The difference is luck truly was the only major indicator of who in that "successful" group went from "decent salary in a nice job" to "building generational wealth" - that seems very much more random than a baseline of "middle class" success.

It usually goes the other way around: people who say that luck isn't important are precisely those that have been very lucky. They have no self-recognition of it. Rather, because they've achieved success with little effort, they have learned and believe that anyone making as little effort as they know they did should also be as successful, so by definition if you aren't successful, you must be lazy as hell.

"I'm a self-made man! I turned that $100 million I inherited from my Dad into a billion by picking the right investment firm!"

> anyone who says that luck isn't important has possibly never had any success in life

...or want to attribute every part of it to their behavior.

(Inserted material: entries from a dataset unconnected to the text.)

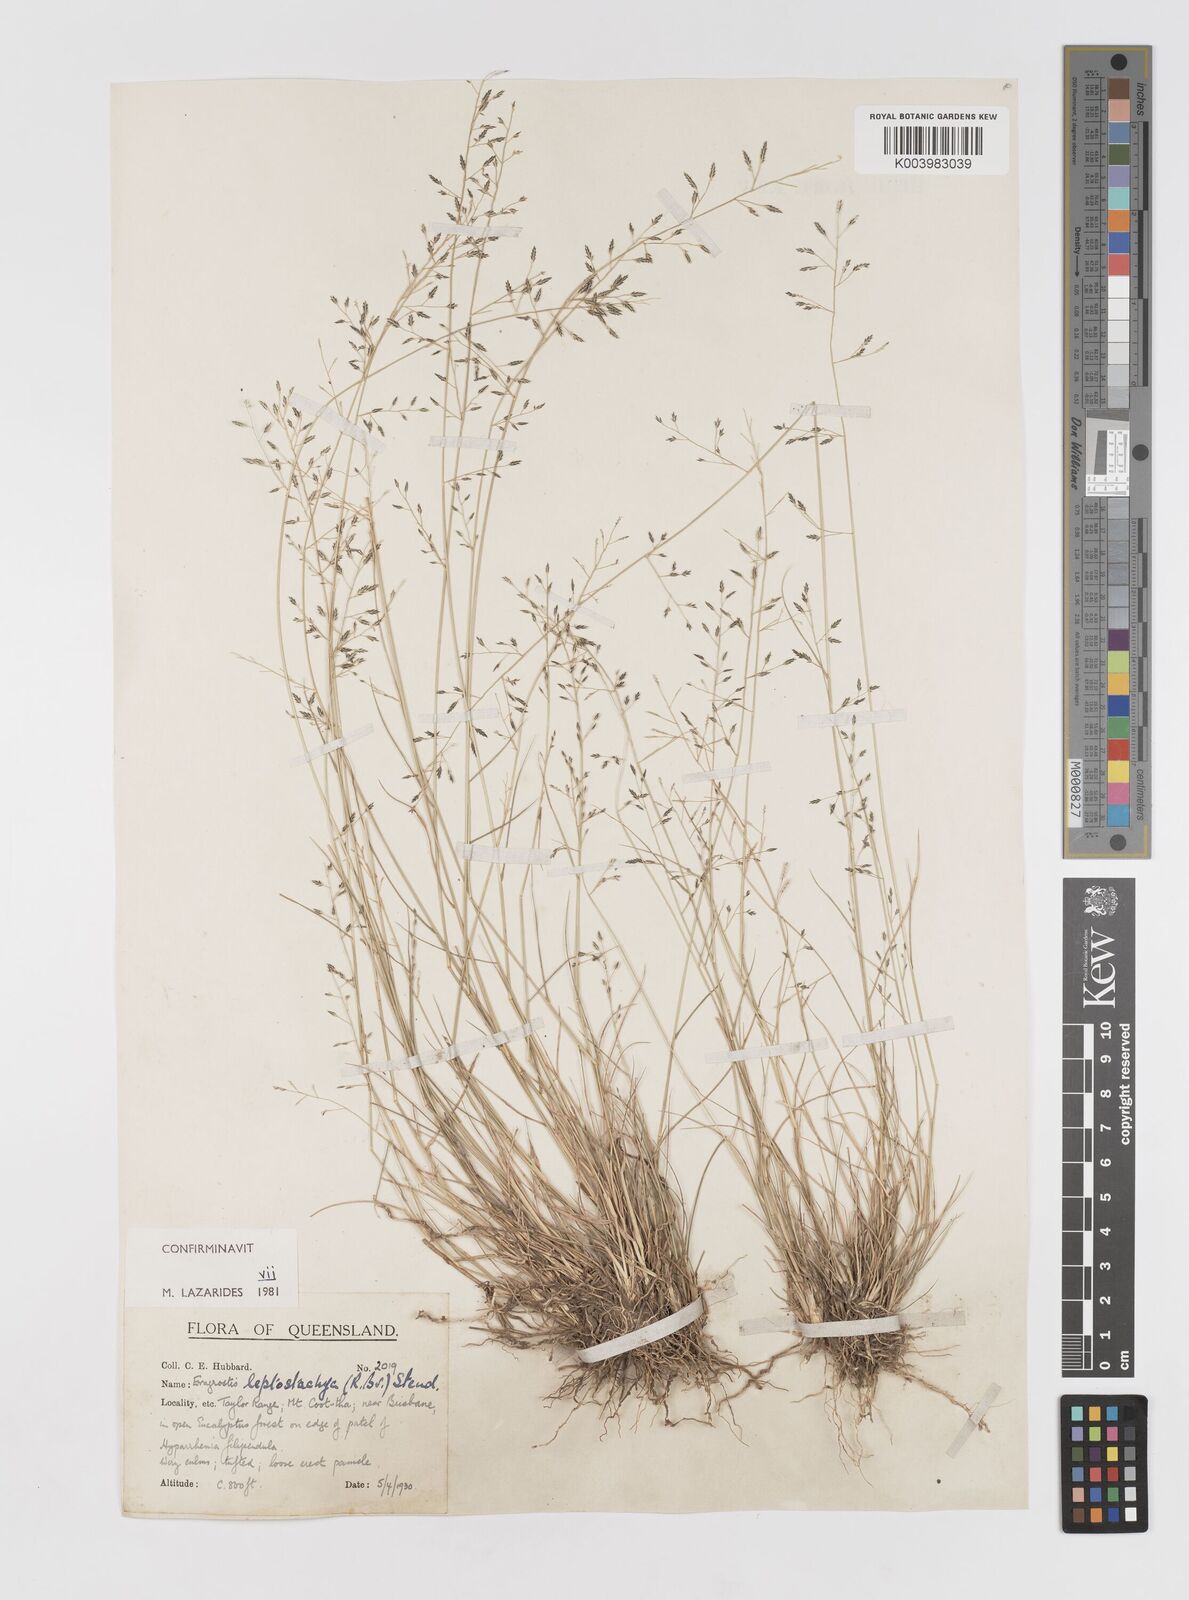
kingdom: Plantae
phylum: Tracheophyta
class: Liliopsida
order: Poales
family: Poaceae
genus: Eragrostis
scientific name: Eragrostis leptostachya
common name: Australian lovegrass
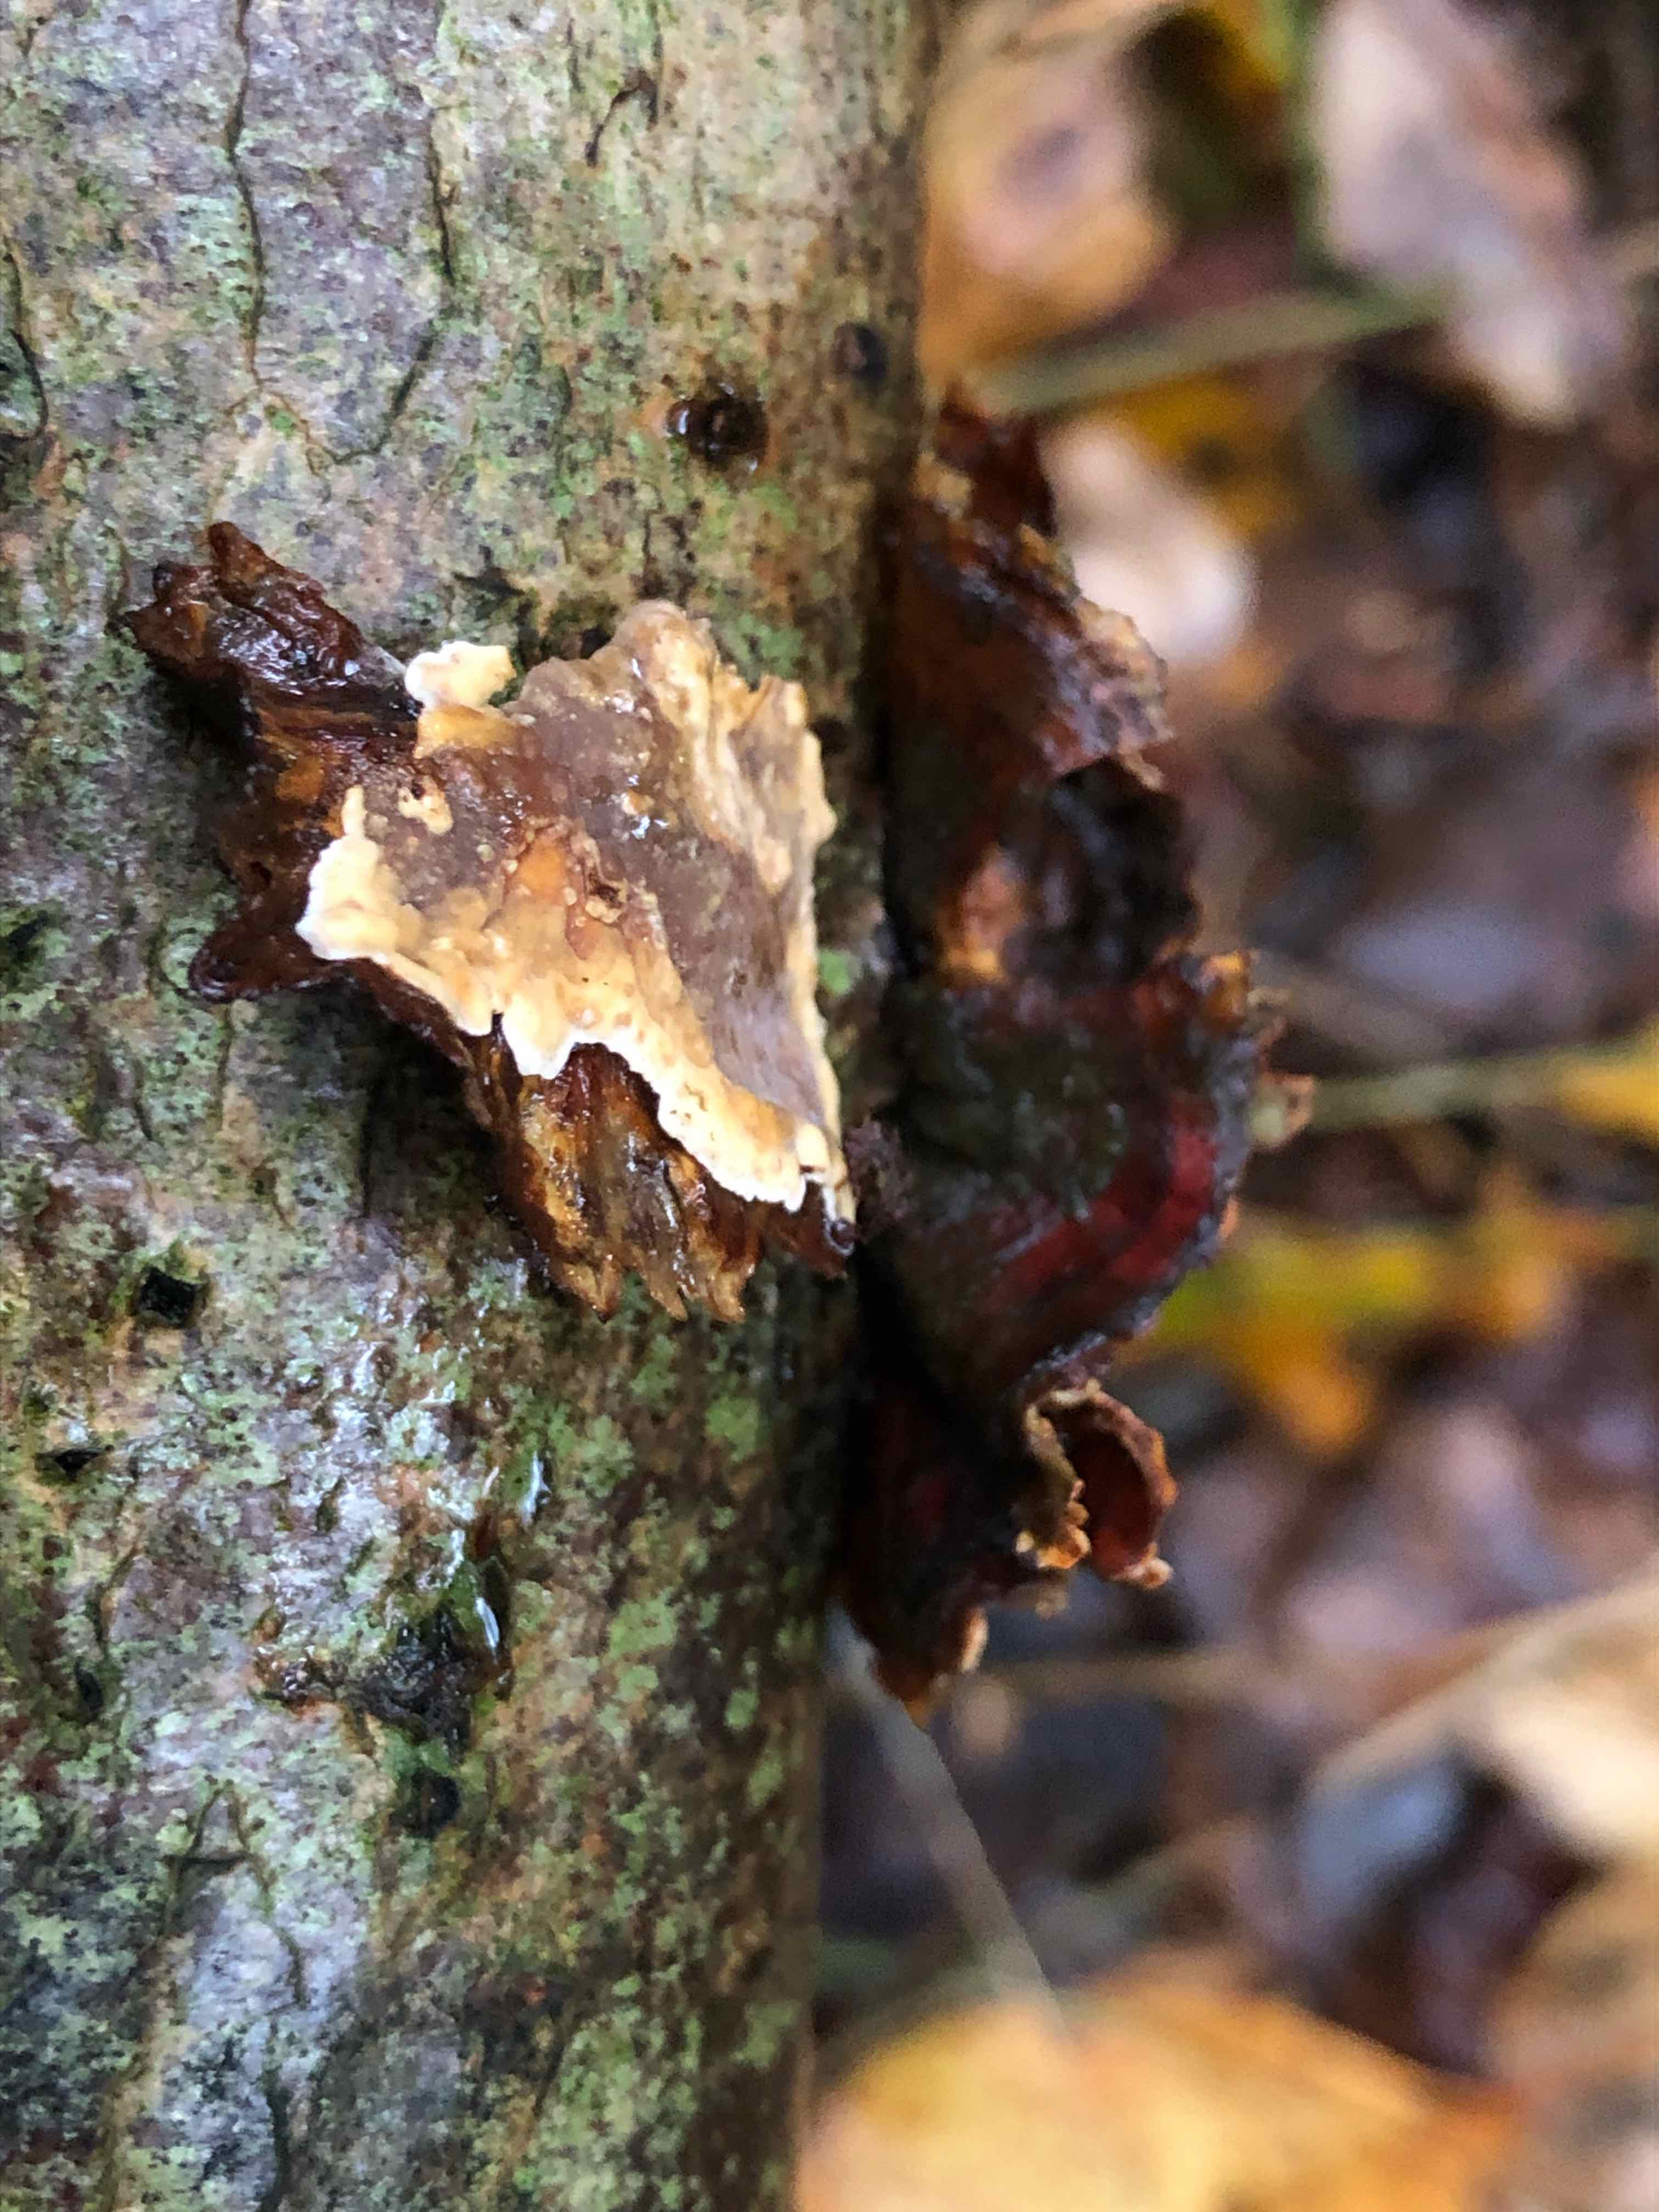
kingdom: Fungi
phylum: Basidiomycota
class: Agaricomycetes
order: Russulales
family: Stereaceae
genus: Stereum
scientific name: Stereum hirsutum
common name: håret lædersvamp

Survivor bias is strong, especially in cultures where people are exposed to the idea of just world, aka meritocracy, from an early age.

Perhaps 95% of Hollywood narratives are around good guys vs bad guys and the good guys always win.

"The harder you work the luckier you get..."
True, only to a point. I knew someone who became homeless because the were unlucky enough to develop schizophrenia. They couldn't hold a job, or hold their life together without a lot of help. The assistance they got from the state was not enough to save them from dire poverty. One bad thing led to another.

So did they not work hard enough?

Another person I knew was kicked out of their parents house when they came out as trans. They were thrown out of their house as a teenager with no money and no relatives to turn to (all the relatives were deeply religious and believed that 'tough love' would make her change her wicked ways). She found work, and eventually got a place to live. But with poor education, and being a social outcast, she could only just make ends meet. It left her vulnerable, and subsequent boyfriends, "friends" and roommates would take advantage of that.

Now you can say these are edge cases. I agree. And for most people, the "hard work" advice pays off. But realize how smug it sounds, to proclaim that all you need is hard work, when some people do everything they can and still get stuck.

Perhaps true, though working-smart and being affable/networked seems more important than grinding. Still, IME, that variable amount of luck is tiny relative to ‘starting luck’, or straight blind luck.

I think it is fair to say that luck ‘compounds’ like interest. Being in a good position generally confers more frequent and higher-value opportunities to get into a better one. Getting lucky early is very important, and the earliest luck you can get is the circumstance of your birth.

Mostly true. There is the other version of "luck favors the prepared". You can get lucky and not be able to capitalize on it.
Or luck is required, but not sufficient for success. You also have to put in the hard work and be smart.

Put another way, you can't win if you never get to play the game.

The world no doubt has a bunch of self starting geniuses who are trapped in poverty in some third world country and will never amount to anything. It's an enormous waste of an incredibly rare resource.